Timmerer’s team has proposed the use of CNNs to speed the encoding of “multiple representations” of video. In layperson’s terms, videos are stored in versions or ‘representations’ of multiple sizes and qualities. The player, which is requesting the video content from the server on which it resides, chooses the most suitable representation based on whatever the network conditions are at the time.
READ MORE: Deep Learning Offers the Potential to Improve the Video Streaming Experience (Inside Big Data)
In theory, this adds efficiency to the encoding and streaming process. In practicality, however, the most common approach for delivering video over the Internet — HTTP Adaptive Streaming limits in the ability to encode the same content at different quality levels.
“Fast multirate encoding approaches leveraging CNNs, we found, may offer the ability to speed the process by referencing information from previously encoded representations,” he explains. “Basing performance on the fastest, not the slowest element in the process.”
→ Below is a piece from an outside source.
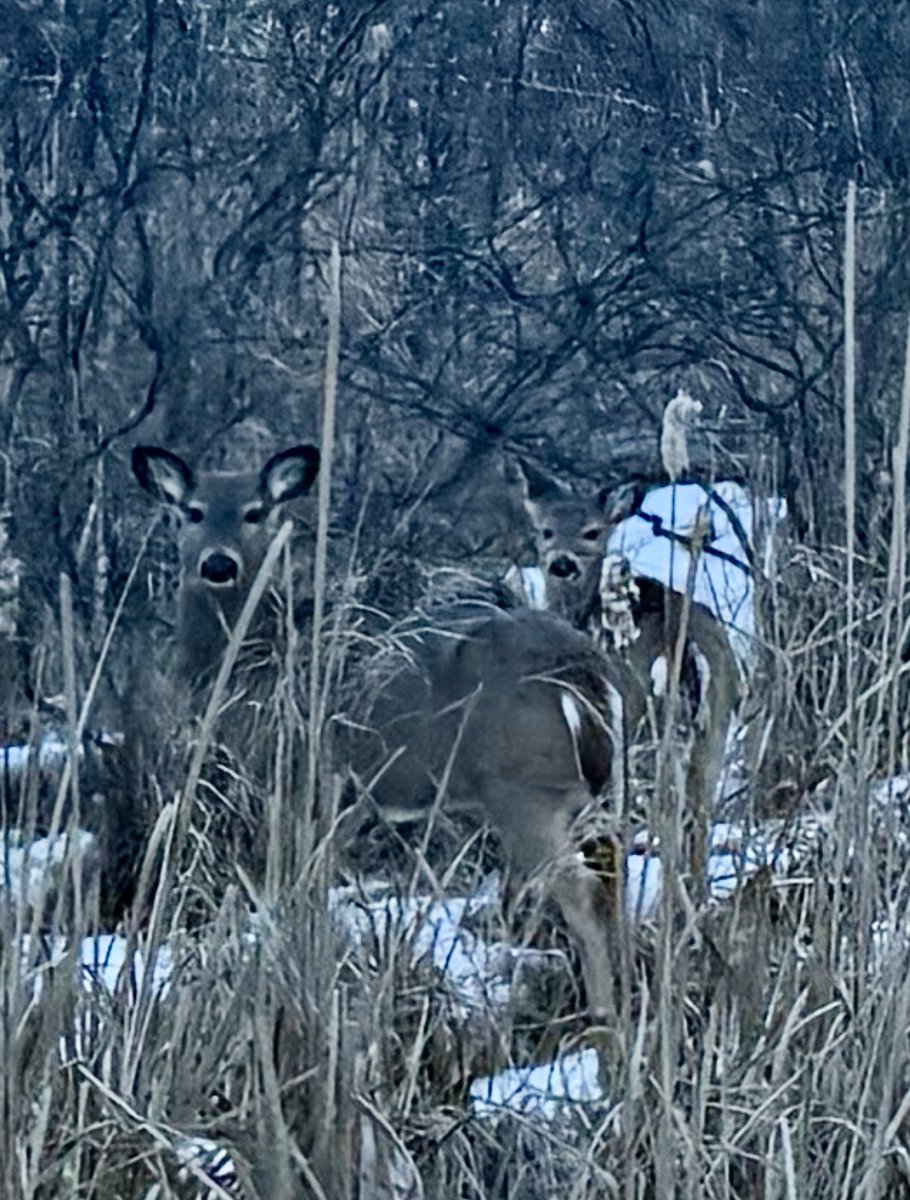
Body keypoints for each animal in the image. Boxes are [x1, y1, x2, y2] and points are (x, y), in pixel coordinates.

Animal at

IP Protection and Standards
There’s a body looking to wrap a framework around these and future developments in media as well as applications in other industries. MPAI – Moving pictures, audio and data coding by Artificial Intelligence — is founded by MPEG co-founder Leonardo Chiariglione.
In a recent blog post, he writes about the 1997 chess match between IBM Deep Blue and Garry Kasparov, which made headlines when the machine beat the man.
“As with IBM Deep Blue, old coding tools had a priori statistical knowledge modelled and hardwired in the tools, but in AI, knowledge is acquired by learning the statistics.
“This is the reason why AI tools are more promising than traditional data processing tools. For a new age you need new tools and a new organization tuned to use those new tools.”